Mixed tide regimes characteristically have asymmetries between their upper and lower tidal envelopes, such that their potential contribution to coastal inundation varies over medium timescales. Here we have developed two approaches for distinguishing different monthly tidal envelope forms in mixed tide regimes, one extremely simple, qualitative classification with limitations in its spatial applicability, and another more complex, quantitative classification that is universally applicable. The first is a phase lag relationship based monthly TEF factor, \({E}_{A}\) while the second is a tidal species modulation based monthly TEF factor, \({E}_{M}\).

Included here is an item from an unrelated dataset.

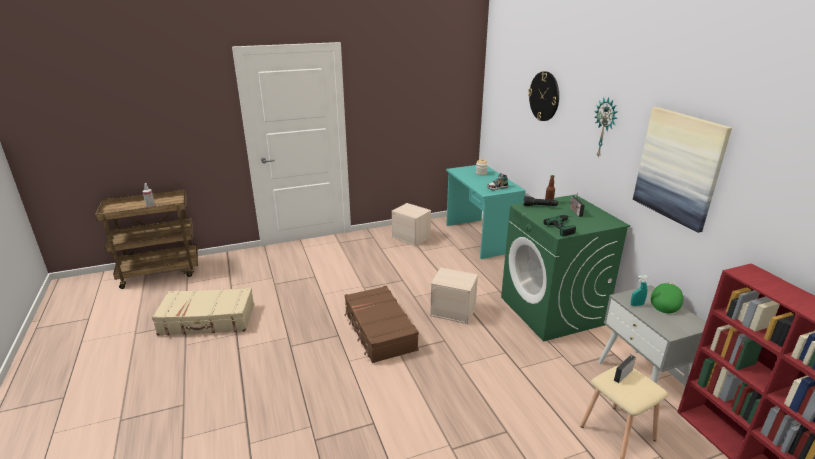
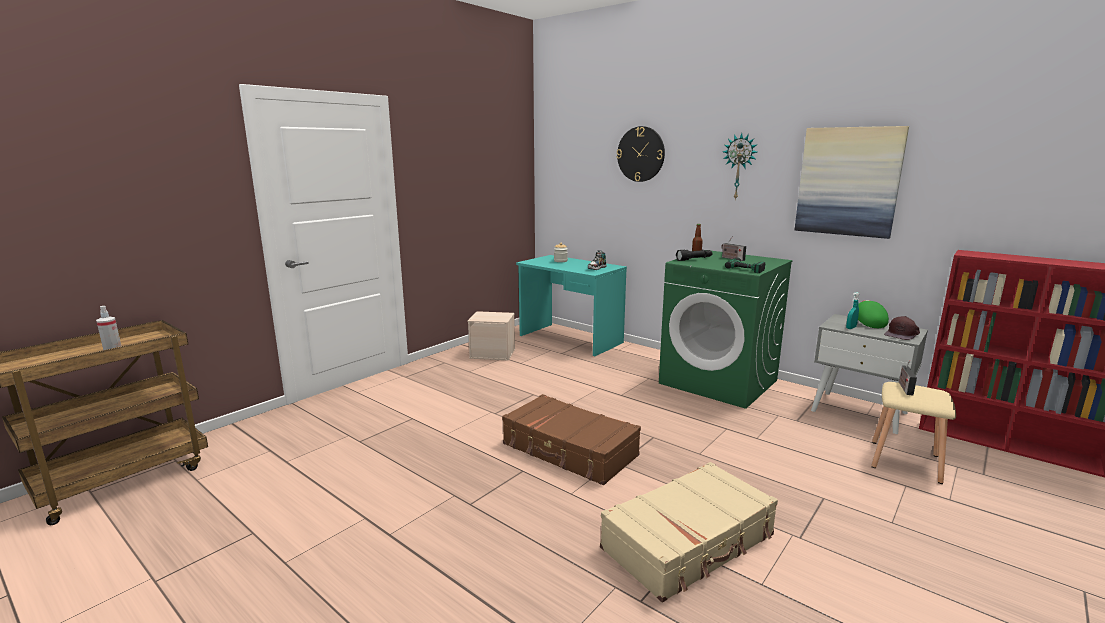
camera: 30 degrees left, 10 degrees down
beige suitcase [152,287,254,336] -> beige suitcase moved to [600,462,778,602]
beige storage box [430,267,478,324] -> none
none -> brown cap [884,316,920,340]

These approaches enable us to classify places and times when the tides are inclined towards higher or lower tidal envelopes than their symmetric potential, with the resulting classifications including upper or lower tidal envelope dominated (UTE and LTE types); or near-symmetric tides (STE). Logically, places characterized by UTE dominance^2,4,5,7,13 experience increased inundation risk at times each month when the tidal envelope is skewed towards higher high waters and higher low waters. Compared to places with STE forms, this mean increased risk of coastal flooding during 'King tides’ and other extreme events (corresponding to peaks in the upper tidal envelope curve), with extreme floods likely increasing with anthropogenic climate change induced mean sea level rise and increased storminess as well as other weather-related extreme events affecting such coastal locations. Places characterized by LTE dominance^3,8,10,15, by contrast, are prone to cyclically frequent coastal flooding (corresponding to higher parts of the lower tidal envelope curve) and chronic flooding of low-lying areas today, with this flooding likely to worsen in extent and depth with ongoing climate changes including mean sea level rise and weather pattern change.

With additional development of the \({E}_{M}\) method in particular, our tidal asymmetry classifications could be used as a tidal component indicator in multi-hazard coastal inundation exposure assessments or in hydrological models exploring coastal inundation patterns. Though both classification approaches (\({E}_{M}\) and \({E}_{A}\)) presented in this paper have arbitrarily determined criteria for STEs—thus we recommend further research to refine the boundaries of this tidal symmetry category. One suggestion is to apply relative entropy ideas to a large tidal dataset, ideas which offer a well-known approach for quantifying statistical distances between probability density functions^22,23.